Hong Kong – Plants and animals are shrinking because of warmer temperatures and lack of water, researchers said yesterday, warning it could have profound implications for food production in years ahead.

“The worst-case scenarios … are that food crops and animals will shrink enough to have real implications for food security,” said Assistant Professor David Bickford of the National University of Singapore’s biological sciences department.

Prof Bickford and colleage Jennifer Sheridan trawled through fossil records and dozens of studies which showed that many species of plants and creatures like spiders, beetles, bees, ants and cicadas have shrunk over time in relation to climate change.

They cited an experiment showing how shoots and fruit are 3 to 17 per cent smaller for every degree Celcius of warming in a variety of plants. Each degree of warming also reduces by 0.5 to 4 per cent the body size of marine invertebrates and 6 to 22 per cent of fish.

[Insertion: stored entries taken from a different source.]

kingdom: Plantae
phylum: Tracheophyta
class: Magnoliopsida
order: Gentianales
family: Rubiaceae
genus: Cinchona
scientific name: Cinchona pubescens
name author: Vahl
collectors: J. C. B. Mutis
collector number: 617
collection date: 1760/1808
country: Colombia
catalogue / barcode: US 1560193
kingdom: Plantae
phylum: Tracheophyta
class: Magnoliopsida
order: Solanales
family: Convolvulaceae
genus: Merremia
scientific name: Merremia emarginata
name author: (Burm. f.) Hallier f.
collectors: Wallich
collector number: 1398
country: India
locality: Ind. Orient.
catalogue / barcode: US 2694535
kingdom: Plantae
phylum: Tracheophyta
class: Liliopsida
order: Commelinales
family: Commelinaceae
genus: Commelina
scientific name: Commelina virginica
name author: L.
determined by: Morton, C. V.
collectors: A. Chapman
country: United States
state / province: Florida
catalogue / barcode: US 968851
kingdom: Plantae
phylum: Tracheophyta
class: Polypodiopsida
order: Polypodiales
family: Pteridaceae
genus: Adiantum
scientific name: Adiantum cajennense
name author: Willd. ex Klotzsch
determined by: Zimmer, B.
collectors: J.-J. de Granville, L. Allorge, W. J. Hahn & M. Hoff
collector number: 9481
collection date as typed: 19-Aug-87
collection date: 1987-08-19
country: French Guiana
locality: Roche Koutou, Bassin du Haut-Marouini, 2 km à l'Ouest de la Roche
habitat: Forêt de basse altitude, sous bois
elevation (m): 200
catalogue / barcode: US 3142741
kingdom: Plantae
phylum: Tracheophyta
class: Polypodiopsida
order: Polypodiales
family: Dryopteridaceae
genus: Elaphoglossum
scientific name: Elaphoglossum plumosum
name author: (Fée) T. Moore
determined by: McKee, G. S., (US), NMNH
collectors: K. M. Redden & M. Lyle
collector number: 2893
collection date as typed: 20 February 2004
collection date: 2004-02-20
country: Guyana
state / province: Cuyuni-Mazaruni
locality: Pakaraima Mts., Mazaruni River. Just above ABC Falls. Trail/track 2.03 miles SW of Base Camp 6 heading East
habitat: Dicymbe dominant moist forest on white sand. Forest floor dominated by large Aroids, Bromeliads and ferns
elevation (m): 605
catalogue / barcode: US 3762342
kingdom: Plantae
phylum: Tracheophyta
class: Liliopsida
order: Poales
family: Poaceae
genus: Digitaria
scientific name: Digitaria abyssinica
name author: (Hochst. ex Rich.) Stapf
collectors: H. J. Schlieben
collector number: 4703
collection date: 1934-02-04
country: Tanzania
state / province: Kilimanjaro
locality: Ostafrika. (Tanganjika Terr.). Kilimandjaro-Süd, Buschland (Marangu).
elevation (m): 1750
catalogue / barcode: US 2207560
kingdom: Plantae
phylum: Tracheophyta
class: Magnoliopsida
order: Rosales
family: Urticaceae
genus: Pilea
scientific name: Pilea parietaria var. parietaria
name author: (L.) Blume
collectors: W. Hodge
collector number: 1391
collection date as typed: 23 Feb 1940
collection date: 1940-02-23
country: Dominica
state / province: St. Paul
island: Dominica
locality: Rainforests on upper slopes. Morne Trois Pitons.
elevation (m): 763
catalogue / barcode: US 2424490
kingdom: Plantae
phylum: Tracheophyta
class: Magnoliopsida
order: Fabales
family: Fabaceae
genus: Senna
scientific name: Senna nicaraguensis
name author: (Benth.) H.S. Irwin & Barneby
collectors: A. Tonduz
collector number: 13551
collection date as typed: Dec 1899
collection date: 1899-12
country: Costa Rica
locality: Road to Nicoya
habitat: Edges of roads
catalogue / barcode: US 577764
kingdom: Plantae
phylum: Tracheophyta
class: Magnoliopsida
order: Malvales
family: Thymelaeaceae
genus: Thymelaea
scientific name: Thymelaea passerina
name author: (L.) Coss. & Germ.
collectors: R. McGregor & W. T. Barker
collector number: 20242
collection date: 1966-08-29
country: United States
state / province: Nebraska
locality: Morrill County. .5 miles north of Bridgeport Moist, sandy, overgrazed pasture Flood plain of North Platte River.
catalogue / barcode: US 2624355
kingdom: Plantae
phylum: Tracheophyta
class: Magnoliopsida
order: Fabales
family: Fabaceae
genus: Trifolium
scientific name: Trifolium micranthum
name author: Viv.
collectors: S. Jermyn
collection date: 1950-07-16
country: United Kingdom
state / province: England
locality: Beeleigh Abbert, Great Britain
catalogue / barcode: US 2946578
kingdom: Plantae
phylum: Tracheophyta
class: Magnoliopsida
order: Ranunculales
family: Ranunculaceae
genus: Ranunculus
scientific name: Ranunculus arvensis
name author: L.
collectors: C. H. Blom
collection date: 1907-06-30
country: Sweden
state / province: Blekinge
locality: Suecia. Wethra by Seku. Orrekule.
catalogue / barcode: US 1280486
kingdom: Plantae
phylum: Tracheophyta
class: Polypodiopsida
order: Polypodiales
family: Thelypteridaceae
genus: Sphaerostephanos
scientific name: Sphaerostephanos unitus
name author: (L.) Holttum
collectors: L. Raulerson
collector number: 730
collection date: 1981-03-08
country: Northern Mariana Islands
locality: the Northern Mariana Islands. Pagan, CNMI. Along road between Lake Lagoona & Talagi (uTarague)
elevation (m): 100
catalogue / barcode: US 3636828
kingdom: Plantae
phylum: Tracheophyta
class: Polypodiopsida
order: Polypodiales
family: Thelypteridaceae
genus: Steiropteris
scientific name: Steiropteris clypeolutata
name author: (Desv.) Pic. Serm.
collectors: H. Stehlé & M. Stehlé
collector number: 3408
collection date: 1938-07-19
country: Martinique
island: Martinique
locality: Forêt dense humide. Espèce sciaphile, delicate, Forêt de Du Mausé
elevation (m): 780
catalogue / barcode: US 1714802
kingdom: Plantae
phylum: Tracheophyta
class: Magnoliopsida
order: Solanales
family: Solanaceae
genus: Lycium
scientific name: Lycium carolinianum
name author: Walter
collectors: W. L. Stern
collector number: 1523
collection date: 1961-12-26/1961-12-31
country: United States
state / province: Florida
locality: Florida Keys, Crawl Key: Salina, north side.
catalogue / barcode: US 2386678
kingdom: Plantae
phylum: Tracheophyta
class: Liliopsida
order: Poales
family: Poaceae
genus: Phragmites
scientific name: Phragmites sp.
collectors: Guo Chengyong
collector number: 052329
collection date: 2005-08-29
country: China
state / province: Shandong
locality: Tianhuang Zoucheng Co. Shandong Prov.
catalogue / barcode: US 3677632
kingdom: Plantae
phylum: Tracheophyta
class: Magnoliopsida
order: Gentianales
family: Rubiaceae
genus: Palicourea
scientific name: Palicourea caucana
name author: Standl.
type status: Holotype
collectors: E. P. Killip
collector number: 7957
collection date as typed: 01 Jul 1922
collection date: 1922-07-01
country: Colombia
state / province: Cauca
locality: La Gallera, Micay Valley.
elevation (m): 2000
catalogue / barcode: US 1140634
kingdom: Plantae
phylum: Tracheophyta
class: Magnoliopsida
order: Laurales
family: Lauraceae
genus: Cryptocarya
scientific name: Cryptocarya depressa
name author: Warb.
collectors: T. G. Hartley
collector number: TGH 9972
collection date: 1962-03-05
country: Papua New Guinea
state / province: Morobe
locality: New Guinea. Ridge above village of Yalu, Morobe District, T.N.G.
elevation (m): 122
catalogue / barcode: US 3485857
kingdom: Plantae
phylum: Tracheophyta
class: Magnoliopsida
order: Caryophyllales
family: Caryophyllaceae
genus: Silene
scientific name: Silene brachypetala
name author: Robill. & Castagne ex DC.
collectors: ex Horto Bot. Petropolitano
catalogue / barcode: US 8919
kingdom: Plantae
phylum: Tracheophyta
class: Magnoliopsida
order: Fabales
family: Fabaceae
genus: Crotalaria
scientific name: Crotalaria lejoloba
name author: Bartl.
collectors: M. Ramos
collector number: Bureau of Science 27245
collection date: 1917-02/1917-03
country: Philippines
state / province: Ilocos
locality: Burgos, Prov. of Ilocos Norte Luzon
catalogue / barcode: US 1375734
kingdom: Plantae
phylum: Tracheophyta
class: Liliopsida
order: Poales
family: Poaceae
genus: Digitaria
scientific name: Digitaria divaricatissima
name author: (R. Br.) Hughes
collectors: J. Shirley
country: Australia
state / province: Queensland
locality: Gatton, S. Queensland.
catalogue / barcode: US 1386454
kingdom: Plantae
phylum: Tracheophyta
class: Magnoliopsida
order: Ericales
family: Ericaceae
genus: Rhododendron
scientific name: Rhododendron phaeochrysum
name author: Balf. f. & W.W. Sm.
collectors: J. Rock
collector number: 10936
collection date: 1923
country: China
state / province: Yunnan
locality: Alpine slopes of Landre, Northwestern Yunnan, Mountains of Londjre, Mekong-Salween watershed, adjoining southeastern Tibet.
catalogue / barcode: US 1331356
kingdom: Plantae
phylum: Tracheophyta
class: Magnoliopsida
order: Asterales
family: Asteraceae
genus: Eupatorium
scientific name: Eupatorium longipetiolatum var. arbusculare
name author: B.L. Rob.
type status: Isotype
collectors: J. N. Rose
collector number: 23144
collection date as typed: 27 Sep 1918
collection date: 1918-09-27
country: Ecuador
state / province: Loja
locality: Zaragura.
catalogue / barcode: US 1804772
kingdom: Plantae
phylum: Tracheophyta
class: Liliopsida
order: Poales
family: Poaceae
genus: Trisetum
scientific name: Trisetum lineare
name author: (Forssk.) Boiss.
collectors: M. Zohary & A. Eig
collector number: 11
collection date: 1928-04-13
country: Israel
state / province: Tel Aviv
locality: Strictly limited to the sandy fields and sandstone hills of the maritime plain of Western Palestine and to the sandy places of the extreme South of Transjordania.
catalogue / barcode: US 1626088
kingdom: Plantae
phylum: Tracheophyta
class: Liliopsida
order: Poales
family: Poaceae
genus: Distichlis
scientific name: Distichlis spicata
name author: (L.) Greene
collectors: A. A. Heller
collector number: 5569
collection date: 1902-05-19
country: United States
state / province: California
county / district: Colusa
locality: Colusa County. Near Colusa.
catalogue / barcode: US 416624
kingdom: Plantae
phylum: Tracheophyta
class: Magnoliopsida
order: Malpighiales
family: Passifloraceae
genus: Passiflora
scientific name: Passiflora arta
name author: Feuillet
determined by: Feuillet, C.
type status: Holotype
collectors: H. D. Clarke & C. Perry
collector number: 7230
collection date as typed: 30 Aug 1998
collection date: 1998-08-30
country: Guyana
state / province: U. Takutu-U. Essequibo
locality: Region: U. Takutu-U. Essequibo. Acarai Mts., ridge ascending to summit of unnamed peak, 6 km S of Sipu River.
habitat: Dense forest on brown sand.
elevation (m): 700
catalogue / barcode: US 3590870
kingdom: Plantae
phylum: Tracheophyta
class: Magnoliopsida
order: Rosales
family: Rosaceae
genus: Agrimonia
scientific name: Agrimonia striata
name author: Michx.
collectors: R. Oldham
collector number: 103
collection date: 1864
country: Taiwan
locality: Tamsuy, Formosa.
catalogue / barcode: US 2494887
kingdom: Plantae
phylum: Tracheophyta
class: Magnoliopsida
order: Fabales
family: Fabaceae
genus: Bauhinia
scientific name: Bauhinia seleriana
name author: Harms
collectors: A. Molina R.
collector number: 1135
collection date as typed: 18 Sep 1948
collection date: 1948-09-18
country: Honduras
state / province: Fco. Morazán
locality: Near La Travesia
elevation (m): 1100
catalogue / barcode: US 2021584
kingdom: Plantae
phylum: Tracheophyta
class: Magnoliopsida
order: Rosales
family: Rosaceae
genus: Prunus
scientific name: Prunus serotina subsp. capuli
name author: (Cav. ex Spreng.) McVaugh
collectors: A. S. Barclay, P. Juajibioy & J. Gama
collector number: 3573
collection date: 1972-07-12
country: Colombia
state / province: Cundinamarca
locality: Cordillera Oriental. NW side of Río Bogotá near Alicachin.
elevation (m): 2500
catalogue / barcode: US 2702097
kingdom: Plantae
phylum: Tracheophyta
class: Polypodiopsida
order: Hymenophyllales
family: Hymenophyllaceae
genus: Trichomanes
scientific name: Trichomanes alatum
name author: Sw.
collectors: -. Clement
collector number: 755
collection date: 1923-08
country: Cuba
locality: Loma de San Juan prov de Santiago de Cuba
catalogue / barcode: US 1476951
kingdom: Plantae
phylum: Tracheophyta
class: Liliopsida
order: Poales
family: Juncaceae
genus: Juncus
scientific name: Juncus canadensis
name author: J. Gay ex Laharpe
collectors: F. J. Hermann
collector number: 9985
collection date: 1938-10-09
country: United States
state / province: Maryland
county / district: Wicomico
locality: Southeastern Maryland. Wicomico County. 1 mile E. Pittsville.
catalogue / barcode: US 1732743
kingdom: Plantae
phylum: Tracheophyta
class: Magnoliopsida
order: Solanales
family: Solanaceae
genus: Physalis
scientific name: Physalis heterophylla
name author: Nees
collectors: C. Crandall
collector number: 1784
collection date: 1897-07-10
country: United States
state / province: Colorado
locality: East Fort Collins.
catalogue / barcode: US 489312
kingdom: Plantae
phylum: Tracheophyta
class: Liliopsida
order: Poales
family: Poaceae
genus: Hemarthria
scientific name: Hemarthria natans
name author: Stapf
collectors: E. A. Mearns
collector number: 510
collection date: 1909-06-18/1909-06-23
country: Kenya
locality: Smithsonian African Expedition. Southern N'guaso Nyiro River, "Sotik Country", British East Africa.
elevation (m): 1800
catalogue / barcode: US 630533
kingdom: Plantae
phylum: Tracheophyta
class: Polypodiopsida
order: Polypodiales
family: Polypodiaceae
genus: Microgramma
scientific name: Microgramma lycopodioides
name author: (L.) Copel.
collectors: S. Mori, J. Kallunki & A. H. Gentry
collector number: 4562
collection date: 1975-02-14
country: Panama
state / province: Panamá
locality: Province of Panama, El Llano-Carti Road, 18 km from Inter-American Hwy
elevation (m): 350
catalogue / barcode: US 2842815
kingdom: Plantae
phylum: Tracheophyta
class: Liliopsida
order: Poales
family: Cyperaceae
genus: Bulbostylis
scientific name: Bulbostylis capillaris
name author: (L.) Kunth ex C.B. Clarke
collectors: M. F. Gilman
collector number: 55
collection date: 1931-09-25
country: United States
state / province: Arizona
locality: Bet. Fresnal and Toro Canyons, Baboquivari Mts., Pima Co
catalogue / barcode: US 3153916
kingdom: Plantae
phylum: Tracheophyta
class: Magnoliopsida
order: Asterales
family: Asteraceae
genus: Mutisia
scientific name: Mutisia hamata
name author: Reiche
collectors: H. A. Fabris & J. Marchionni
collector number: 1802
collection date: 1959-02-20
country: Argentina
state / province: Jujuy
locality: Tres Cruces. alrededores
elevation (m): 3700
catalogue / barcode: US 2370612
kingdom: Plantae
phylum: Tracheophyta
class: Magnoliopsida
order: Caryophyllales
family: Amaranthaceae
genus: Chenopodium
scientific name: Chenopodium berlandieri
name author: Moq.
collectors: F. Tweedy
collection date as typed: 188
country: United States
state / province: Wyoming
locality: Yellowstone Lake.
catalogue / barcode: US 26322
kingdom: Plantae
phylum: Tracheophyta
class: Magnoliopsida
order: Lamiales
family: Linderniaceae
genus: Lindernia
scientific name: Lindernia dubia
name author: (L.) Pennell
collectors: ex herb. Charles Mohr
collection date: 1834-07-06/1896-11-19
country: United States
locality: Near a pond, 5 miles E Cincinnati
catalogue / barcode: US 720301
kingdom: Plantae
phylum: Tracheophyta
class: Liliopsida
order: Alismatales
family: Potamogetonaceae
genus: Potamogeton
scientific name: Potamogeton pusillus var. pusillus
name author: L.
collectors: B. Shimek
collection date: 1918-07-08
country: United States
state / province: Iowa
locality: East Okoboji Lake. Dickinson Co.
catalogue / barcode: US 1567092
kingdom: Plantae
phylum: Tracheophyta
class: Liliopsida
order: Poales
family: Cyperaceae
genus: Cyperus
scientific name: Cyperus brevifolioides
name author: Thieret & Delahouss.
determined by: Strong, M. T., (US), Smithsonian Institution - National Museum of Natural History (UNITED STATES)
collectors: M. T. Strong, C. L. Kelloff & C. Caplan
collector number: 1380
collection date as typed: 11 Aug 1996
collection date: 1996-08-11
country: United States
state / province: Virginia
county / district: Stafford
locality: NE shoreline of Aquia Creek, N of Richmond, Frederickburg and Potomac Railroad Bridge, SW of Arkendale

Species which are unable to adapt quickly enough are at risk of extinction as ecosystems shift dramatically, altering the balance of food and other resources needed for survival, the researchers wrote in their paper which was published yesterday in the journal Nature Climate Change.

“Because recent climate change may be faster than past historical changes in climate, many organisms may not respond or adapt quick enough. This implies that species may go extinct,” they said.

The change could have a major impact on the expanding human population. Reduced food supplies are likely to mean that animals at the top of their food chains – including humans – will grow to smaller sizes, have fewer offspring and be more vulnerable to disease.

“We have not seen the large-scale effects yet, but as temperature change even more, these changes in body size might become much more pronounced – even having impacts for food security,” the study said.